Test-Time Training with Quantum Auto-Encoder: From Distribution Shift to Noisy Quantum Circuits

TL;DR

This paper introduces a test-time training method using quantum auto-encoders to adapt to data distribution shifts and mitigate quantum circuit noise, enhancing robustness and performance in quantum machine learning.

Contribution

The paper presents a novel test-time training framework with quantum auto-encoders that addresses distribution shifts and noise in quantum circuits, supported by theoretical guarantees.

Findings

QTTT improves robustness against data shifts.

QTTT effectively reduces quantum circuit noise.

Theoretical performance guarantees are established.

Abstract

In this paper, we propose test-time training with the quantum auto-encoder (QTTT). QTTT adapts to (1) data distribution shifts between training and testing data and (2) quantum circuit error by minimizing the self-supervised loss of the quantum auto-encoder.
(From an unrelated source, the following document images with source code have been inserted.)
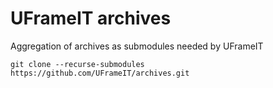 # UFrameIT archives

Aggregation of archives as submodules needed by UFrameIT

`git clone --recurse-submodules https://github.com/UFrameIT/archives.git`
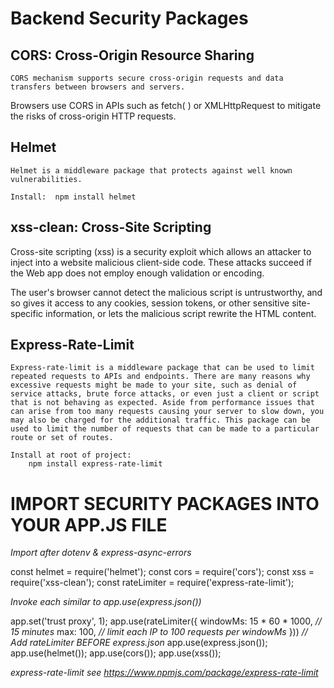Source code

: # Backend Security Packages #

## CORS:  Cross-Origin Resource Sharing #

	CORS mechanism supports secure cross-origin requests and data transfers between browsers and servers.  
   
   Browsers use CORS in APIs such as fetch( ) or XMLHttpRequest to mitigate the risks of cross-origin HTTP requests.

## Helmet #

	Helmet is a middleware package that protects against well known vulnerabilities.

	Install:  npm install helmet

## xss-clean:  Cross-Site Scripting #

   Cross-site scripting (xss) is a security exploit which allows an attacker to inject into a website malicious client-side code.  These attacks succeed if the Web app does not employ enough validation or encoding. 
   
   The user's browser cannot detect the malicious script is untrustworthy, and so gives it access to any cookies, session tokens, or other sensitive site-specific information, or lets the malicious script rewrite the HTML content.

## Express-Rate-Limit #

	Express-rate-limit is a middleware package that can be used to limit repeated requests to APIs and endpoints. There are many reasons why excessive requests might be made to your site, such as denial of service attacks, brute force attacks, or even just a client or script that is not behaving as expected. Aside from performance issues that can arise from too many requests causing your server to slow down, you may also be charged for the additional traffic. This package can be used to limit the number of requests that can be made to a particular route or set of routes.

	Install at root of project:
		npm install express-rate-limit


# IMPORT SECURITY PACKAGES INTO YOUR APP.JS FILE

*Import after dotenv & express-async-errors*

   const helmet = require('helmet');
   const cors = require('cors');
   const xss = require('xss-clean');
   const rateLimiter = require('express-rate-limit');

*Invoke each similar to app.use(express.json())*

   app.set('trust proxy', 1);
   app.use(rateLimiter({
      windowMs: 15 * 60 * 1000,    *// 15 minutes*
      max: 100,                    *// limit each IP to 100 requests per windowMs*
   }))                             *// Add rateLimiter BEFORE express.json*
   app.use(express.json());
   app.use(helmet());
   app.use(cors());
   app.use(xss());
   

*express-rate-limit see https://www.npmjs.com/package/express-rate-limit*
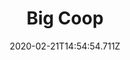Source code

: ---
templateKey: blog-post
title: Big Coop
type: building
description: Houses 8 coop-dwelling animals. Comes with an incubator. Unlocks ducks.
featuredpost: false
date: 2020-02-21T14:54:54.711Z
featuredimage: /img/Big_Coop.png
cost: 10000
footprint: 6x3
source: Robin
tags:
  - Wood (400)
  - Stone (150)
---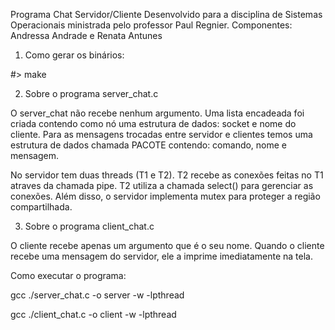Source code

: Programa Chat Servidor/Cliente
Desenvolvido para a disciplina de Sistemas Operacionais ministrada pelo professor Paul Regnier.
Componentes: Andressa Andrade e Renata Antunes
		

1. Como gerar os binários:

#> make

2. Sobre o programa server_chat.c

O server_chat não recebe nenhum argumento. 
Uma lista encadeada foi criada contendo como nó uma estrutura de dados:  socket e nome do cliente. 
Para as mensagens trocadas entre servidor e clientes temos uma estrutura de dados chamada PACOTE contendo: comando, nome e mensagem.

No servidor tem duas threads (T1 e T2). T2 recebe as conexões feitas no T1 atraves da chamada pipe. T2 utiliza a chamada select() para gerenciar as conexões.
Além disso, o servidor implementa mutex para proteger a região compartilhada.

3. Sobre o programa client_chat.c

O cliente recebe apenas um argumento que é o seu nome. 
Quando o cliente recebe uma mensagem do servidor, ele a imprime imediatamente na tela. 

Como executar o programa:

gcc ./server_chat.c -o server -w -lpthread

gcc ./client_chat.c -o client -w -lpthread

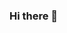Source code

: ### Hi there 👋

<!--
**yuvrajrajarawal869/yuvrajrajarawal869** is a ✨ _special_ ✨ repository because its `README.md` (this file) appears on your GitHub profile.

Here are some ideas to get you started:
Empirically, we show that QTTT is robust against data distribution shifts and effective in mitigating random unitary noise in the quantum circuits during the inference. Additionally, we establish the theoretical performance guarantee of the QTTT architecture. Our novel framework presents a significant advancement in developing quantum neural networks for future real-world applications and functions as a plug-and-play extension for quantum machine learning models.